[[ Provided entries open ]]

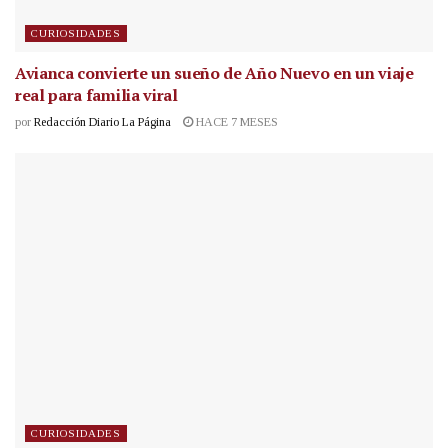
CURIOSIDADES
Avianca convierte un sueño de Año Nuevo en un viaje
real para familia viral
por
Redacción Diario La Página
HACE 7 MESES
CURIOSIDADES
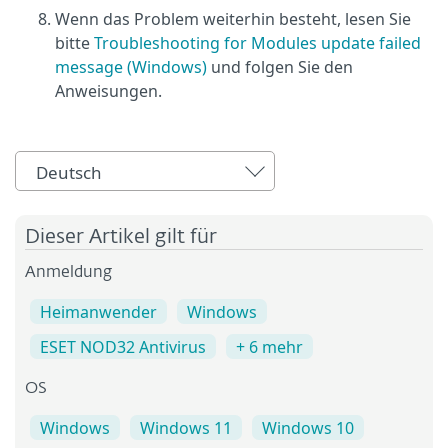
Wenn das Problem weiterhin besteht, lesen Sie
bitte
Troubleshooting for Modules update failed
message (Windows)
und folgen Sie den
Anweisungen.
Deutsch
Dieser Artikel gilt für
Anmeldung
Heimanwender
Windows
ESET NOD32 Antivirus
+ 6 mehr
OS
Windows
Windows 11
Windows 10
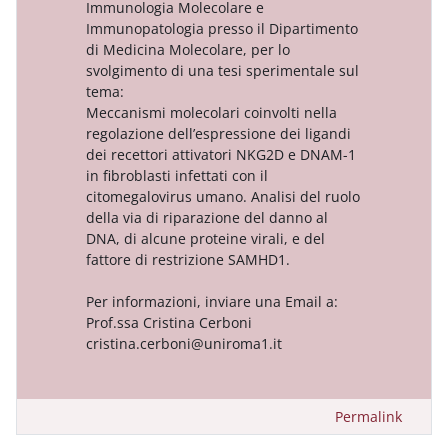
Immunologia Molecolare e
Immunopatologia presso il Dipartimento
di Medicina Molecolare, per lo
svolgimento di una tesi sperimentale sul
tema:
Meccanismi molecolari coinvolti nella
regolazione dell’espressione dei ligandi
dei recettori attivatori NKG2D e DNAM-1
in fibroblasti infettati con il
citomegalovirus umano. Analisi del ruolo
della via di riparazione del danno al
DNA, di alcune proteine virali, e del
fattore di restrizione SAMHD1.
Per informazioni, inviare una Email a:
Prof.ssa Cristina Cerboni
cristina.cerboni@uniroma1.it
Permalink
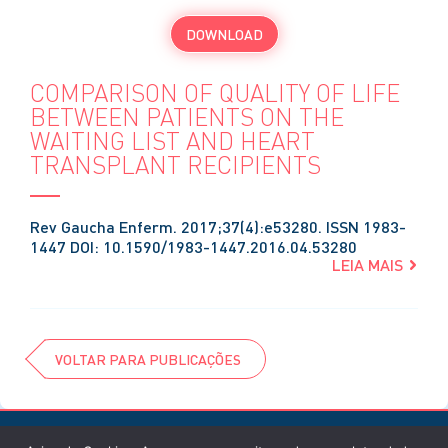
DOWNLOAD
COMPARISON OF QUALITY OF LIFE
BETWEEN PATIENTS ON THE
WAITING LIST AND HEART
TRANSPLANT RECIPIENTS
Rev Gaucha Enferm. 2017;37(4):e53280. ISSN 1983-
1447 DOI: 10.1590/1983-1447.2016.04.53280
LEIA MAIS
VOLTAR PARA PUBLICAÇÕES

[[ Provided entries closed ]]
[[ Provided entries open ]]

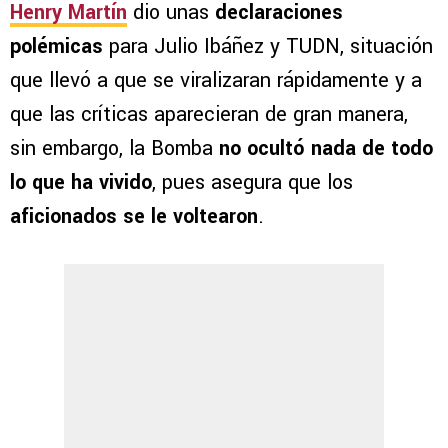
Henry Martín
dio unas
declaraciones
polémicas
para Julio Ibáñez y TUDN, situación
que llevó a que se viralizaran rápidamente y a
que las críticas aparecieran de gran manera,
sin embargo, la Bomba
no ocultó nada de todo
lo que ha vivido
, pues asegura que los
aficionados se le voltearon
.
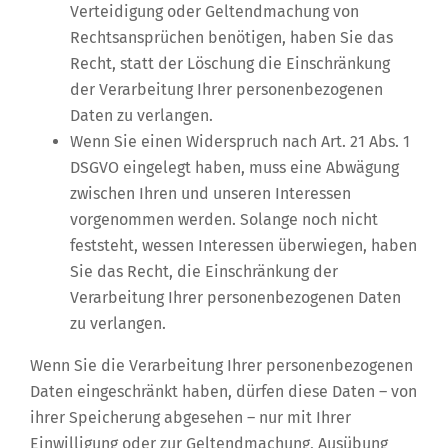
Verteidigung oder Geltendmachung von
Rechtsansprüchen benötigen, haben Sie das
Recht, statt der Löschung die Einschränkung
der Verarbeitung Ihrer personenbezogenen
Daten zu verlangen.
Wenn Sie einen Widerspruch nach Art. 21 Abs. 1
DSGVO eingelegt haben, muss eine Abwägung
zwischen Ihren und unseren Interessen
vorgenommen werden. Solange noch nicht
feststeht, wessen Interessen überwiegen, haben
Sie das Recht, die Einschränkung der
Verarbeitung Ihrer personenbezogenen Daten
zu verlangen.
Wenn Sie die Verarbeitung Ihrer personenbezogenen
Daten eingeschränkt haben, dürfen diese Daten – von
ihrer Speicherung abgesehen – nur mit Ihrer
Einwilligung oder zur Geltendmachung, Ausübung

[[ Provided entries closed ]]
[[ Provided entries open ]]

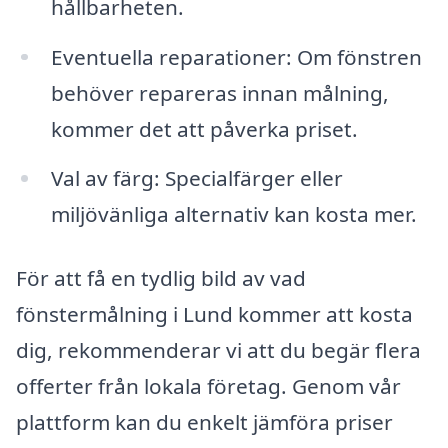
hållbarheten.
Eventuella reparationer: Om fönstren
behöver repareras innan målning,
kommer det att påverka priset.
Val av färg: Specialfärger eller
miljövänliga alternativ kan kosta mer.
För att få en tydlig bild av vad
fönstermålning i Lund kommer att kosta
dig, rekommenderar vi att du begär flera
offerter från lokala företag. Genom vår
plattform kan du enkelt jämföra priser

[[ Provided entries closed ]]

* _Work task_
Report each line of the data in which "Windows" occurs.

* _Exercise response_
message (Windows)
Windows
Windows
Windows 11
Windows 10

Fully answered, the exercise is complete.